# EXTRAIT CITÉ

La culture du Soja, un véritable catalyseur sociétal
Analyse comparative, cas Bassar et Dankpen nord-ouest du Togo
Dans le secteur agricole au Togo, là où les projets gouvernementaux budgétivores de plusieurs décennies ont échoué, le soja-graine en moins de cinq ans de production, fait le bonheur des agriculteurs. Le soja a complètement phagocyté la culture du coton dite subventionnée par l’Etat, à travers les intrants, dont l’engrais. Aujourd’hui, c’est la volonté des paysans qui s’impose en dépit des manœuvres machiavéliques destinées à saboter la commercialisation de ce produit. Malgré ces manœuvres, la culture du soja a pris le pas sur les autres produits de rente dans presque toutes les contrées du pays.
Le pays bassar-konkomba est, de tout temps, reconnu comme le plus grand grenier du Togo. En effet, les deux préfectures (Bassar et Dankpen) nourrissent le pays à plus de 50% en productions vivrières (céréales et tubercules). A titre d’exemple, la quasi-totalité des tubercules d’ignames consommées au Togo et en exportations, après les prémices des régions des Plateaux et Centrales proviennent de ces deux milieux durant toute l’année. En termes de logistique, le nombre de camions transportant les ignames et autres marchandises qui était seulement de huit (08) en 2007, est passé à une quarantaine en 2017. Et depuis 2020, les chiffres ont flambé et l’on dénombre plus de quatre-vingt-un (81) camions pour Bassar, quarante (40) pour Kouka, dix (10) pour Kabou et onze (11) pour Bangeli. Ces camions d’une capacité minimale de 50 tonnes transportent des marchandises à destination de toutes les régions du Togo et de la sous-région.

# ENREGISTREMENTS FOURNIS
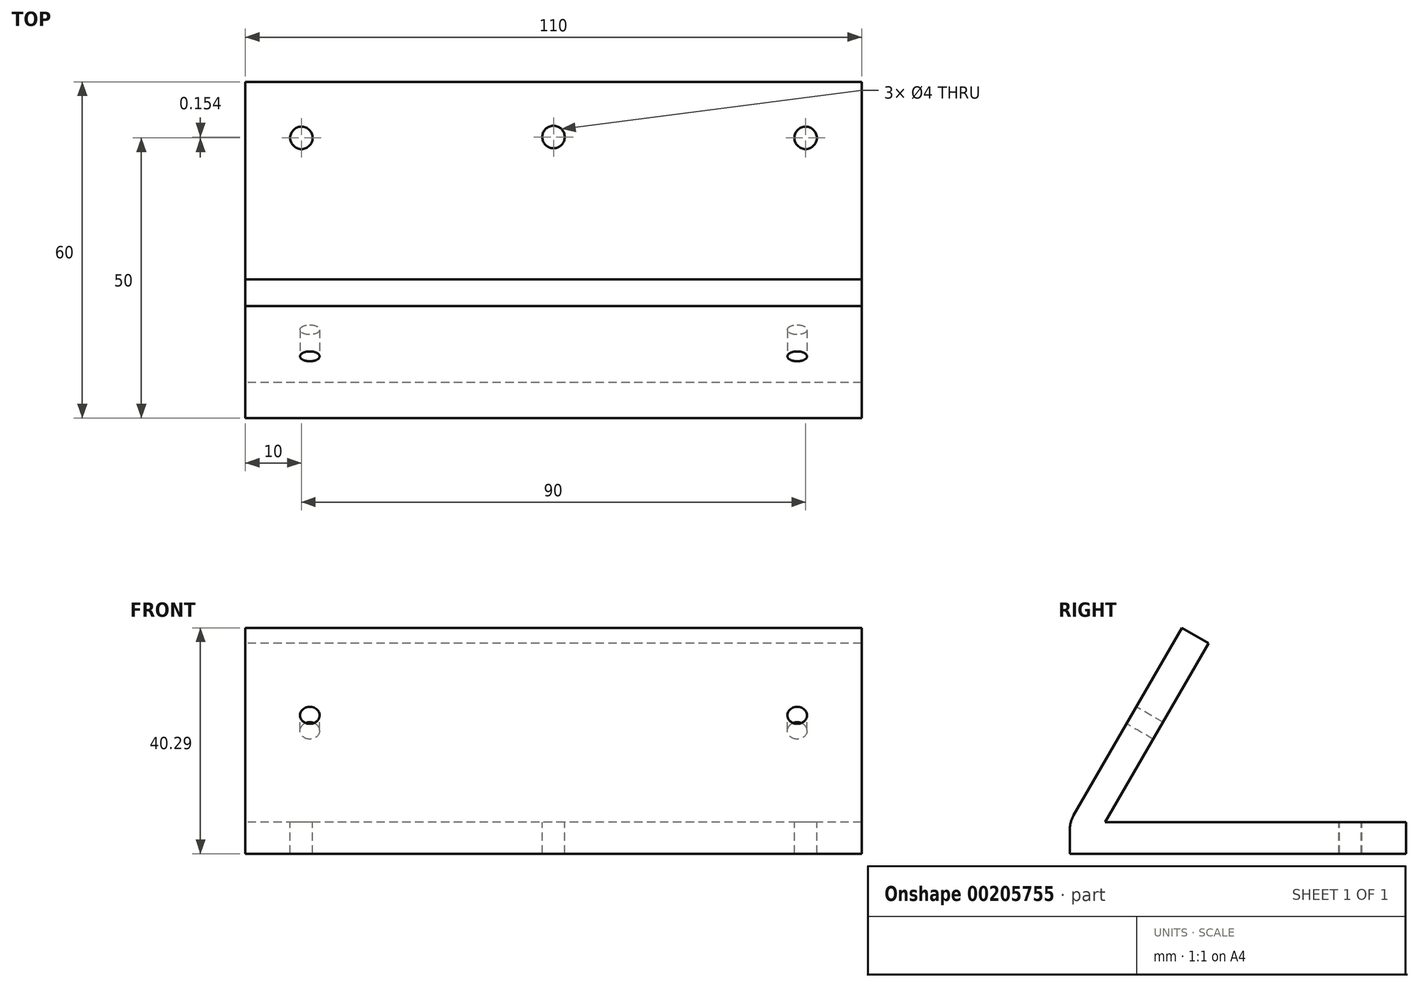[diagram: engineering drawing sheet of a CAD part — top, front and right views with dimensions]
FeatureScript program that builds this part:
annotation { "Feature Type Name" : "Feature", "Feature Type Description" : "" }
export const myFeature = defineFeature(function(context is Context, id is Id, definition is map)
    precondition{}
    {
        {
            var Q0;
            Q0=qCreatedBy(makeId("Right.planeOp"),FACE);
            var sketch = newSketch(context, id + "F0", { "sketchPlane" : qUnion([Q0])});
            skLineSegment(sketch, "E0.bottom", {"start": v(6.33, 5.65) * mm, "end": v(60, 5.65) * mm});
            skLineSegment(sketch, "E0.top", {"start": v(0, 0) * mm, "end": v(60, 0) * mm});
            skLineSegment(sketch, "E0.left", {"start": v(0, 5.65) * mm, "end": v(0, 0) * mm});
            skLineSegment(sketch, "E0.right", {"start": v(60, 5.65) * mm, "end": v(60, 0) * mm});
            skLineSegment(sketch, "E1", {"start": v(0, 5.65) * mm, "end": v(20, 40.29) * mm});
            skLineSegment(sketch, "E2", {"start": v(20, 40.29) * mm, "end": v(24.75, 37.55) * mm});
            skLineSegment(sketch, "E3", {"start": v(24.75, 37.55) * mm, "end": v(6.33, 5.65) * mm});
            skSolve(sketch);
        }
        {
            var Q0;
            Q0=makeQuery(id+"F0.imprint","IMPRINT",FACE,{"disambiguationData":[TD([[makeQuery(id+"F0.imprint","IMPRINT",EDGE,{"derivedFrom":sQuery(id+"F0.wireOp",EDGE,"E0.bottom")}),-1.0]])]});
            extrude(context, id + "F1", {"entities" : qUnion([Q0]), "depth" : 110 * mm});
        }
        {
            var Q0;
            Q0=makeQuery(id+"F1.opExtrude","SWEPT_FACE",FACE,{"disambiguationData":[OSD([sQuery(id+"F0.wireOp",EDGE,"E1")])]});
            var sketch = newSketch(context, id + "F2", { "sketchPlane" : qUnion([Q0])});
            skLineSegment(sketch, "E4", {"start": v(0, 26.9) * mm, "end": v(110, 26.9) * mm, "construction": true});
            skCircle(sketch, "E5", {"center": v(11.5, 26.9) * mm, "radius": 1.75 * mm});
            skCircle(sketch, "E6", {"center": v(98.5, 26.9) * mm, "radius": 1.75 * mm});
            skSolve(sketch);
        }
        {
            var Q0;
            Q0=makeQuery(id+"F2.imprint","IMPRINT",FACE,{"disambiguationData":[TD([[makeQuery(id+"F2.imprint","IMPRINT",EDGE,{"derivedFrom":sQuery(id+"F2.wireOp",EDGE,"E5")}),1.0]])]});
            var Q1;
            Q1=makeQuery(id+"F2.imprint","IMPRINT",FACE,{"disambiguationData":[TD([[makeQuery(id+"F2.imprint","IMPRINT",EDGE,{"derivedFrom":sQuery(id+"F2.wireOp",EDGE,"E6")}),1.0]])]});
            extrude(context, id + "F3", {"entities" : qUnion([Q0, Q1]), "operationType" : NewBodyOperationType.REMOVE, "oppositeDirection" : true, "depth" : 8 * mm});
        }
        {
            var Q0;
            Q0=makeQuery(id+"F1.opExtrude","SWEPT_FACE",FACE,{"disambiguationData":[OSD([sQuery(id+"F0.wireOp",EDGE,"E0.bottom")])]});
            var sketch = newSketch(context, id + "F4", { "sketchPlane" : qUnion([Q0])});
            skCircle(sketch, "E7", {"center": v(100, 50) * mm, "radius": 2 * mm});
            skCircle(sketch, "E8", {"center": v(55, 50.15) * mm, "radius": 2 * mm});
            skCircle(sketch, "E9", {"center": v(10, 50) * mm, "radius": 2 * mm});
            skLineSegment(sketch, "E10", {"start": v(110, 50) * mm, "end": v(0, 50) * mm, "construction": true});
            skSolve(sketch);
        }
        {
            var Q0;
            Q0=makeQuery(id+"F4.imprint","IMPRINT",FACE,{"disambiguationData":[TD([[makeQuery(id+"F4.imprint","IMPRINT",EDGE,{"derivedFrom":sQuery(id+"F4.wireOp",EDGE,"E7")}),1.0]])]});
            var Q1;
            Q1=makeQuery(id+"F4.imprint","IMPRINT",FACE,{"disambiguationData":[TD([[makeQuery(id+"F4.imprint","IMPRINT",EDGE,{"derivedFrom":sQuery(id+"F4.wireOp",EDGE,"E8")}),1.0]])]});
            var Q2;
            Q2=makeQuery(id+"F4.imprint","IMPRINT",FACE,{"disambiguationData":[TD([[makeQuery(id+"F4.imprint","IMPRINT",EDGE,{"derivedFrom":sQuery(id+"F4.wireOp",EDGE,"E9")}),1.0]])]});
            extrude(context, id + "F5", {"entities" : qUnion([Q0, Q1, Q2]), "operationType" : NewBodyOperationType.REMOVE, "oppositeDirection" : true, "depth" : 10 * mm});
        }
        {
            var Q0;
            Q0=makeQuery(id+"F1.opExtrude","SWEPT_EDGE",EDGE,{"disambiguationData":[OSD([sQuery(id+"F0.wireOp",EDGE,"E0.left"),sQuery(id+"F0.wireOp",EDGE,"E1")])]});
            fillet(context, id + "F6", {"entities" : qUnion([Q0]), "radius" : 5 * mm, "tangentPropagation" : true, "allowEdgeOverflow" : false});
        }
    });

# LISTE DES TÂCHES
**A.** Pouvez-vous citer le texte sur la culture du soja en partant de « La culture du Soja, un » et en allant jusqu'à « contrées du pays. » ?
**B.** Pourriez-vous rédiger la suite du texte sur la culture du soja, à partir de l'endroit où il s'arrête ?
Les enregistrements n'ont aucun lien avec le texte sur la culture du soja.

# RÉSULTATS PAR TÂCHE
**A.**
La culture du Soja, un véritable catalyseur sociétal
Analyse comparative, cas Bassar et Dankpen nord-ouest du Togo
Dans le secteur agricole au Togo, là où les projets gouvernementaux budgétivores de plusieurs décennies ont échoué, le soja-graine en moins de cinq ans de production, fait le bonheur des agriculteurs. Le soja a complètement phagocyté la culture du coton dite subventionnée par l’Etat, à travers les intrants, dont l’engrais. Aujourd’hui, c’est la volonté des paysans qui s’impose en dépit des manœuvres machiavéliques destinées à saboter la commercialisation de ce produit. Malgré ces manœuvres, la culture du soja a pris le pas sur les autres produits de rente dans presque toutes les contrées du pays.

**B.**
En ce qui concerne la culture de cette légumineuse, sur les 281 mille tonnes de soja-graine récoltées pour la campagne 2022-2023, la Région de la Kara occupe le troisième rang avec 64 mille tonnes soit 23% de la production nationale derrière la Centrale (100 mille tonnes) et les Plateaux (67 mille tonnes).
Au niveau de la Région de la Kara, la Préfecture de Dankpen à elle seule fait au moins 75% du volume, loin devant Bassar (Kabou, Bangeli, Bassar…) et Doufelgou. Les productions de la Kozah sont insignifiantes à cause du relief défavorable et pour la Plaine des Maux, pardon de Mô, c’est le réseau routier qui est totalement dégradé en la rendant un véritable isolant.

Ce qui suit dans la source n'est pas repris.